## Materials provided:
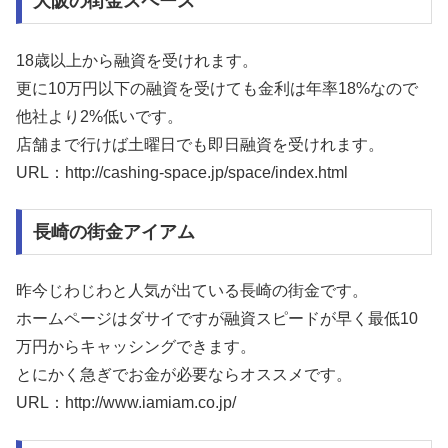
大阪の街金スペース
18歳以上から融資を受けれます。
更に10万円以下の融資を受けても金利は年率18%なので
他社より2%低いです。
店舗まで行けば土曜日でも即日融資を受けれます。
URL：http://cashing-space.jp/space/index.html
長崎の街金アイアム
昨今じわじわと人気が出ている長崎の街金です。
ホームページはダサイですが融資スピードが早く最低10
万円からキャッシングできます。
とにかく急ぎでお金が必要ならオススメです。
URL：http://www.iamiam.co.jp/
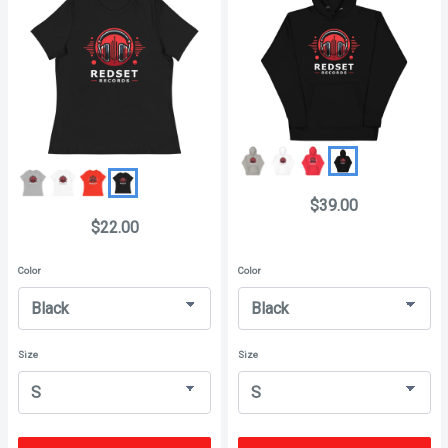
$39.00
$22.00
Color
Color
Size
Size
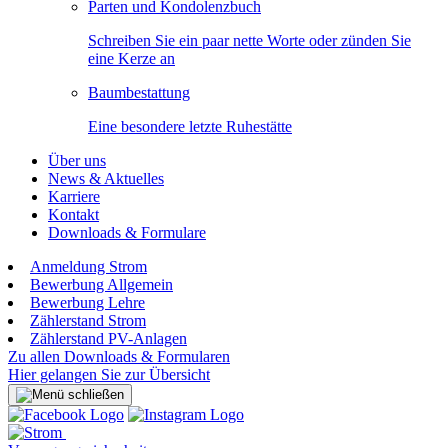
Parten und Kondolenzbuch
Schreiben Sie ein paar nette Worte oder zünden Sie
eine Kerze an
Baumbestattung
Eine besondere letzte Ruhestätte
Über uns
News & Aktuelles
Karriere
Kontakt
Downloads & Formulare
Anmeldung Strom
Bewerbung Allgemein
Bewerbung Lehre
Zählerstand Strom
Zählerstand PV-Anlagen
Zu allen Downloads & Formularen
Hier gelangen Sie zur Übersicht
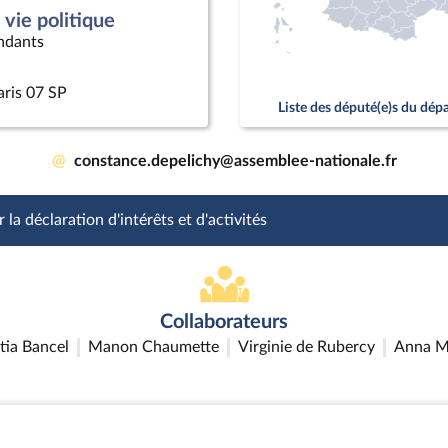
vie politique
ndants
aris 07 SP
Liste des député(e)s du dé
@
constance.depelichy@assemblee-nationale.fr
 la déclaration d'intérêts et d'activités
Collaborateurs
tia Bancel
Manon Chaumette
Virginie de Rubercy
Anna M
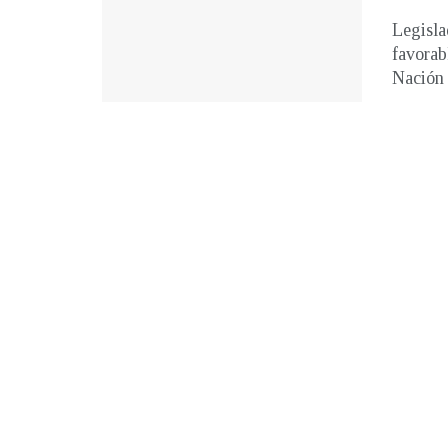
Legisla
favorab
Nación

...

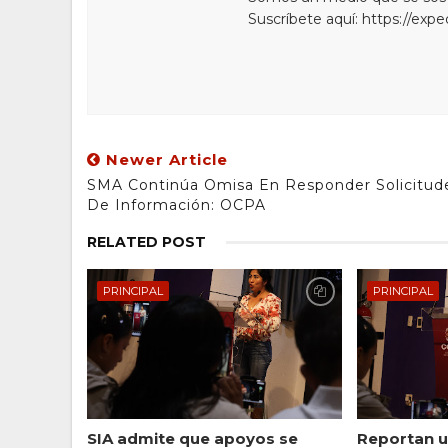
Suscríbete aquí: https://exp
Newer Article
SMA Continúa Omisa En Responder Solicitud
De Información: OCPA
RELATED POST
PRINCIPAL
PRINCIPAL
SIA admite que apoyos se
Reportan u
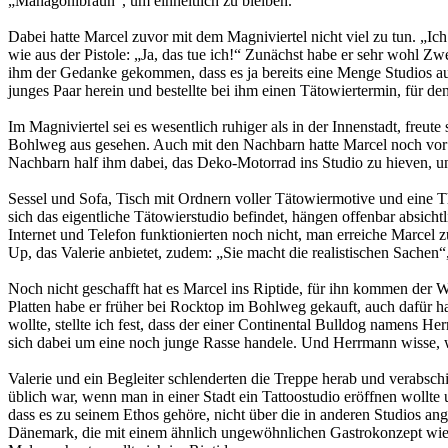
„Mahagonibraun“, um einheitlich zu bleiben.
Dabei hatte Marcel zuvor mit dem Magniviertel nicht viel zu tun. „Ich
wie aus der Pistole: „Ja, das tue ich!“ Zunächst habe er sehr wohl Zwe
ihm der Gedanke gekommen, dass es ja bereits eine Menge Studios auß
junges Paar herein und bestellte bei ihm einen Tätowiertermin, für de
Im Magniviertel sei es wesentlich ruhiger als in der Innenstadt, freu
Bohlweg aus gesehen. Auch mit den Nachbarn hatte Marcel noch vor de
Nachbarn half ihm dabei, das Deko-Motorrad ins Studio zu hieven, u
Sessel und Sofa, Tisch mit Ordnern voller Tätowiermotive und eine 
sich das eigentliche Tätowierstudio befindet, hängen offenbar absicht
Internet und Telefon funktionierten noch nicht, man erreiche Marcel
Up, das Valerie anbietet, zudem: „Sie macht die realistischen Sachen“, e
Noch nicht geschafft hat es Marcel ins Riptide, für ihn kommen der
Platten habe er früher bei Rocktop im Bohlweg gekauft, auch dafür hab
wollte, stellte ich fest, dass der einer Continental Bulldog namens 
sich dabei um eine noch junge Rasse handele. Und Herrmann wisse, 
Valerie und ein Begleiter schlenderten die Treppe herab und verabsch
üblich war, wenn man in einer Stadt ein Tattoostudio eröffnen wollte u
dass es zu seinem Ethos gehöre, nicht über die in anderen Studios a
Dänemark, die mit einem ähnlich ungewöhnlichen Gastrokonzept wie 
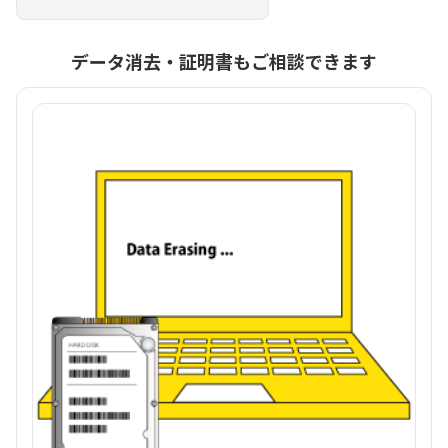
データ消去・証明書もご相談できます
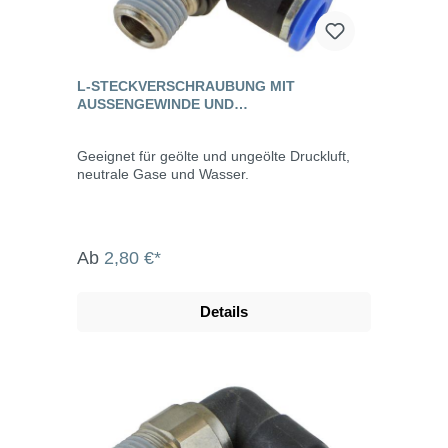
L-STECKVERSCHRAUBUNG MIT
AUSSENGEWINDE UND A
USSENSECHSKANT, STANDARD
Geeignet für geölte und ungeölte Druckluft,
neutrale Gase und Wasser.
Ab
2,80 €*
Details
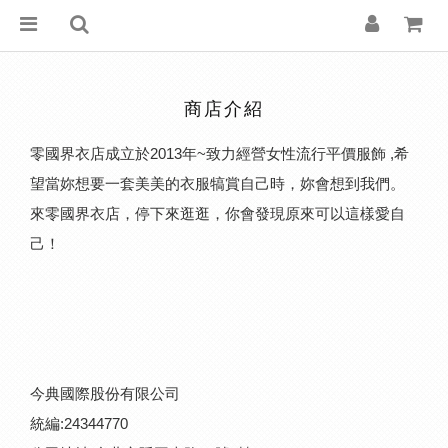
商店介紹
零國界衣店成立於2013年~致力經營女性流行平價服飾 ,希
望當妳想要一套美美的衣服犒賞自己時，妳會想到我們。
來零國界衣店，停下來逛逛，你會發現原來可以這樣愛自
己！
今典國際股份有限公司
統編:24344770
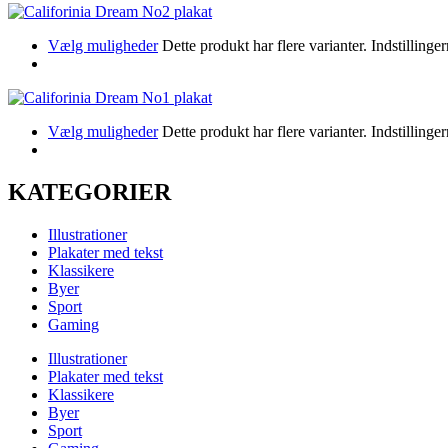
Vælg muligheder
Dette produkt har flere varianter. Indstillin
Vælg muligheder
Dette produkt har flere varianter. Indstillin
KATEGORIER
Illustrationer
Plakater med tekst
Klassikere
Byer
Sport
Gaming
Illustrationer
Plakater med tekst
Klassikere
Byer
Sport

## Task:
Where in the entries does the word "Nachbarn" occur? Copy out each line that has it.

## Task solution:
Bohlweg aus gesehen. Auch mit den Nachbarn hatte Marcel noch vor de
Nachbarn half ihm dabei, das Deko-Motorrad ins Studio zu hieven, u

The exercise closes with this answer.